──────── GIVEN ENTRIES
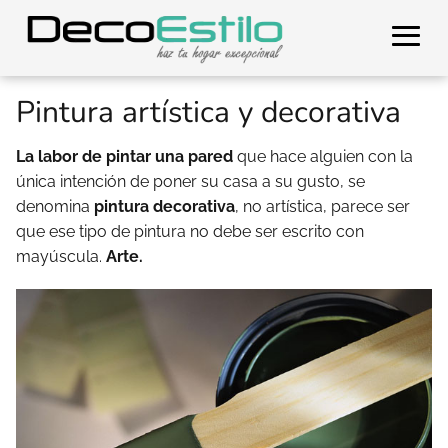
Pintura artística y decorativa
La labor de pintar una pared
que hace alguien con la
única intención de poner su casa a su gusto, se
denomina
pintura decorativa
, no artística, parece ser
que ese tipo de pintura no debe ser escrito con
mayúscula.
Arte.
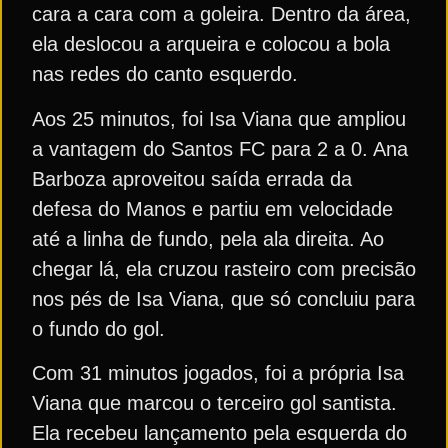
cara a cara com a goleira. Dentro da área,
ela deslocou a arqueira e colocou a bola
nas redes do canto esquerdo.
Aos 25 minutos, foi Isa Viana que ampliou
a vantagem do Santos FC para 2 a 0. Ana
Barboza aproveitou saída errada da
defesa do Manos e partiu em velocidade
até a linha de fundo, pela ala direita. Ao
chegar lá, ela cruzou rasteiro com precisão
nos pés de Isa Viana, que só concluiu para
o fundo do gol.
Com 31 minutos jogados, foi a própria Isa
Viana que marcou o terceiro gol santista.
Ela recebeu lançamento pela esquerda do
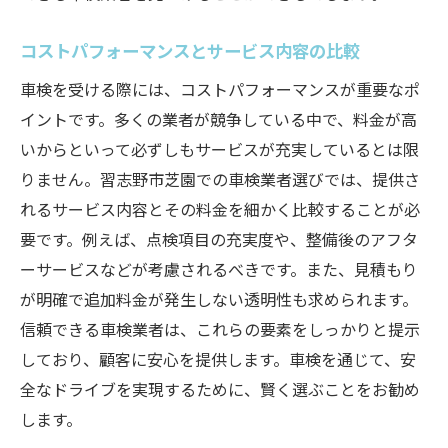
コストパフォーマンスとサービス内容の比較
車検を受ける際には、コストパフォーマンスが重要なポ
イントです。多くの業者が競争している中で、料金が高
いからといって必ずしもサービスが充実しているとは限
りません。習志野市芝園での車検業者選びでは、提供さ
れるサービス内容とその料金を細かく比較することが必
要です。例えば、点検項目の充実度や、整備後のアフタ
ーサービスなどが考慮されるべきです。また、見積もり
が明確で追加料金が発生しない透明性も求められます。
信頼できる車検業者は、これらの要素をしっかりと提示
しており、顧客に安心を提供します。車検を通じて、安
全なドライブを実現するために、賢く選ぶことをお勧め
します。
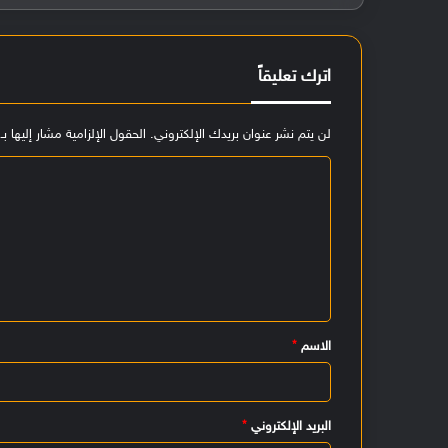
اترك تعليقاً
لن يتم نشر عنوان بريدك الإلكتروني.
الحقول الإلزامية مشار إليها بـ
ا
ل
ت
ع
ل
ي
الاسم
*
ق
*
البريد الإلكتروني
*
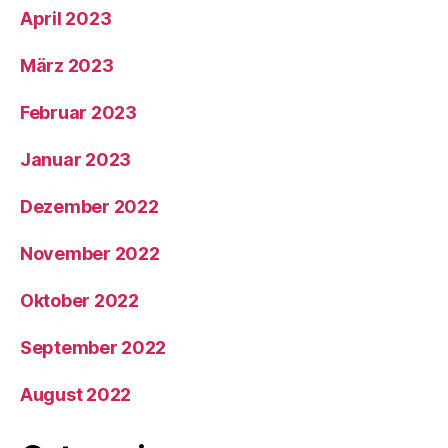
April 2023
März 2023
Februar 2023
Januar 2023
Dezember 2022
November 2022
Oktober 2022
September 2022
August 2022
────────────────
**REQUIREMENT:**
Give back, character for character, everything in the records from the line containing "コストパフォーマンスとサービス内容の比較" down to the line containing "信頼できる車検業者は、これらの要素をしっかりと提示", including both of those lines.

**WRITTEN SOLUTION:**
コストパフォーマンスとサービス内容の比較
車検を受ける際には、コストパフォーマンスが重要なポ
イントです。多くの業者が競争している中で、料金が高
いからといって必ずしもサービスが充実しているとは限
りません。習志野市芝園での車検業者選びでは、提供さ
れるサービス内容とその料金を細かく比較することが必
要です。例えば、点検項目の充実度や、整備後のアフタ
ーサービスなどが考慮されるべきです。また、見積もり
が明確で追加料金が発生しない透明性も求められます。
信頼できる車検業者は、これらの要素をしっかりと提示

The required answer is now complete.